• Task brief
If a record holds a picture, leave the picture out, but write out everything else exactly.

******************************

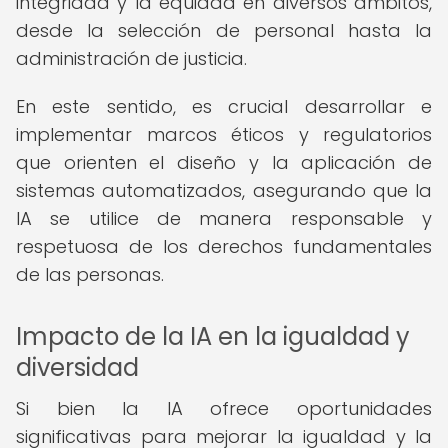
integridad y la equidad en diversos ámbitos,
desde la selección de personal hasta la
administración de justicia.
En este sentido, es crucial desarrollar e
implementar marcos éticos y regulatorios
que orienten el diseño y la aplicación de
sistemas automatizados, asegurando que la
IA se utilice de manera responsable y
respetuosa de los derechos fundamentales
de las personas.
Impacto de la IA en la igualdad y
diversidad
Si bien la IA ofrece oportunidades
significativas para mejorar la igualdad y la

******************************

• Task solution
integridad y la equidad en diversos ámbitos,
desde la selección de personal hasta la
administración de justicia.
En este sentido, es crucial desarrollar e
implementar marcos éticos y regulatorios
que orienten el diseño y la aplicación de
sistemas automatizados, asegurando que la
IA se utilice de manera responsable y
respetuosa de los derechos fundamentales
de las personas.
Impacto de la IA en la igualdad y
diversidad
Si bien la IA ofrece oportunidades
significativas para mejorar la igualdad y la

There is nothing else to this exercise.